Being with Cinzia and Armida, I had a real sense of ‘ospite’, the Italian word that, meaning both host and guest, perfectly expresses the relation at the heart of hospitality, the relation that makes it impossible to distinguish who gives and who receives. In their openness, there was just a wonderful sense of joy and life about these people (however bleak the political landscape might be).

Oh, and another thought: ‘grazie’ – ‘prego’ has the same logic of grace as ‘ospite’: thankyou – please, I pray.

 

2 thoughts on “The Talozzi family

  1. This is beautiful Ann. I feel your enthusiasm and your appreciation in these simple, matter-of-fact descriptions. I wonder if you would consider compiling them in a book-form? 🙂
    I was reflecting further on your post about visiting the fruit store and the butcher. I had written, a few months ago, about greetings in a similar context (my local green grocers). And I was thinking about what makes it so easy to fall into such, almost impersonal, but genuine forms of sociality. I think, in the case of my green grocers, it is not just the produce, but also the layout of the store. Like most green grocers they have an open area where fresh produce is laid out on low, slanted shelves that allow you to walk along an isle, but see across to the other isles. Unlike a supermarket or grocery store where you are wedged in along narrow isles (and where you feel you need to hustle for space), the section at the front of the store feels gloriously open. I can see the rows of fruit and I can see what other’s are looking at. I often bump into neighbours here too and it feels okay to stand around in these open isles chatting – you don’t feel like you are getting in anyone’s way.
    The layout is different from Galuzzo’s in Glebe, which, as you know, is tight and bustling. But even there, there is a sense of opening onto the street. And they place some of their choicest produce out on the street where you can see it.
    I suppose it is significant also that the registers at Galuzzo are right there, at the entrance, almost on the street. All of the daughters and sons and other family members who man those registers always seem to be calm and almost joyful in the face of the hustle around them. That does something, I think, to the whole feel of the shop. I wonder if they are hosts, in the way you have been writing about it.
    Thank you for these beautiful posts. It is a lovely opportunity to meditate on the logic of the everyday here too.

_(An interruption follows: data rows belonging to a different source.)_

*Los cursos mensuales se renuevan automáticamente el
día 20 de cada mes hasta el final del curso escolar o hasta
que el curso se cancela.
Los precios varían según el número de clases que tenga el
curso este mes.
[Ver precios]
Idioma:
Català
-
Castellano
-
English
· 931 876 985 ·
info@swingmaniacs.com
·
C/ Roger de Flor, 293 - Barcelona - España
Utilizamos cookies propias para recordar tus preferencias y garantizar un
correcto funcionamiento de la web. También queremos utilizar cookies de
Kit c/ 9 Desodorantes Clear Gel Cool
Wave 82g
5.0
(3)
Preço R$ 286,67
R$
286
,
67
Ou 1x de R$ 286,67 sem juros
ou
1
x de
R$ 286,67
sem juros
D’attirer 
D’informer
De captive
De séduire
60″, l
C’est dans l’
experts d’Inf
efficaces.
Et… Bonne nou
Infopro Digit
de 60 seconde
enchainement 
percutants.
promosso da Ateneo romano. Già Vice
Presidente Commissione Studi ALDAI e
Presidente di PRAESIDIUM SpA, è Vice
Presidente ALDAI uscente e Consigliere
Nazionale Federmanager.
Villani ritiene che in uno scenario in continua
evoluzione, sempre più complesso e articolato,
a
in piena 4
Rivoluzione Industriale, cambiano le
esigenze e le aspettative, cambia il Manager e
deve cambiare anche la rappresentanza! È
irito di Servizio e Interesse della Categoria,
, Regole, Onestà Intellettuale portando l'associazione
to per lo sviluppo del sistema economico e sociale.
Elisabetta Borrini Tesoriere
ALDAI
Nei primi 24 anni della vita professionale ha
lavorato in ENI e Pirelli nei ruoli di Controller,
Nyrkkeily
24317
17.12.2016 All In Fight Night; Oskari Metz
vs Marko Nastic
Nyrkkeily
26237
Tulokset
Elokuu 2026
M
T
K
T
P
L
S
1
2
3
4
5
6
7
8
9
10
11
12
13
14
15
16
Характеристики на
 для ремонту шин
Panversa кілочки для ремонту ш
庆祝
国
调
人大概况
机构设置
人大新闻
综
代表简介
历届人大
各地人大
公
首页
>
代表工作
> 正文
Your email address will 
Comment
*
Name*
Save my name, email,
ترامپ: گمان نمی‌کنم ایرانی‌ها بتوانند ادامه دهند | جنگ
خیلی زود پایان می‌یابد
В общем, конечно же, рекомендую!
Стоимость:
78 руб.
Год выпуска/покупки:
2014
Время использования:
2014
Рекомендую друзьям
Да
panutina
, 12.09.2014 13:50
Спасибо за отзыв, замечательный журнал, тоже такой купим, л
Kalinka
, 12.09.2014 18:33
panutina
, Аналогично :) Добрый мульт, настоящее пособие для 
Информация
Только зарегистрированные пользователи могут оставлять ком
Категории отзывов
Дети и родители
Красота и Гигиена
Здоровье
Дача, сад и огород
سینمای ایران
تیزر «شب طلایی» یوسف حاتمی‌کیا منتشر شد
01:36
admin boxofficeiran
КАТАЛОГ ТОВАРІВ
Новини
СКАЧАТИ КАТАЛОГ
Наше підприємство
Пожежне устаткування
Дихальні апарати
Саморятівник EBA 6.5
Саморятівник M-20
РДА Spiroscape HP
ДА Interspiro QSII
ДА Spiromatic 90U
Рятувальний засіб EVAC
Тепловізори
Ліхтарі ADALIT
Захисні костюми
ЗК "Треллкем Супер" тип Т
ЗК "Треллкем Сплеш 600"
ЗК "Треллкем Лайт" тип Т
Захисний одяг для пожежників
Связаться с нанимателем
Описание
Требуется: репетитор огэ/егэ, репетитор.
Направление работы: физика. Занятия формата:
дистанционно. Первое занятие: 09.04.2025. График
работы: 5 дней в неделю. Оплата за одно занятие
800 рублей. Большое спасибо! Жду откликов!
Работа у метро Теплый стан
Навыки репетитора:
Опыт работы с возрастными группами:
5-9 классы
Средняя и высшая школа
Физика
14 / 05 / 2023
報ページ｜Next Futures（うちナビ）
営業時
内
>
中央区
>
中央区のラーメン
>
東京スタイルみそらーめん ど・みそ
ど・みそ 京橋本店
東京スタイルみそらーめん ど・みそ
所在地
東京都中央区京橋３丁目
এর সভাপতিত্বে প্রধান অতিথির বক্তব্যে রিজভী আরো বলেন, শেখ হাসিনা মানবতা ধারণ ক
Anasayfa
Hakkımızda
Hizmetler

    1. Thank you Demelza. I am so glad to hear that they ring true for you. I find that the discipline of doing them helps me pay attention! Btw, the boxes of fresh vegetables here are outside the shops and on the floor inside. But the spaces are nothing like those of similar places in Australia: they are tiny! It’s amazing just how much they store in small spaces. And people are quite happy standing close to each other in these spaces, moving with ease around each other. There is no sense of being pushed.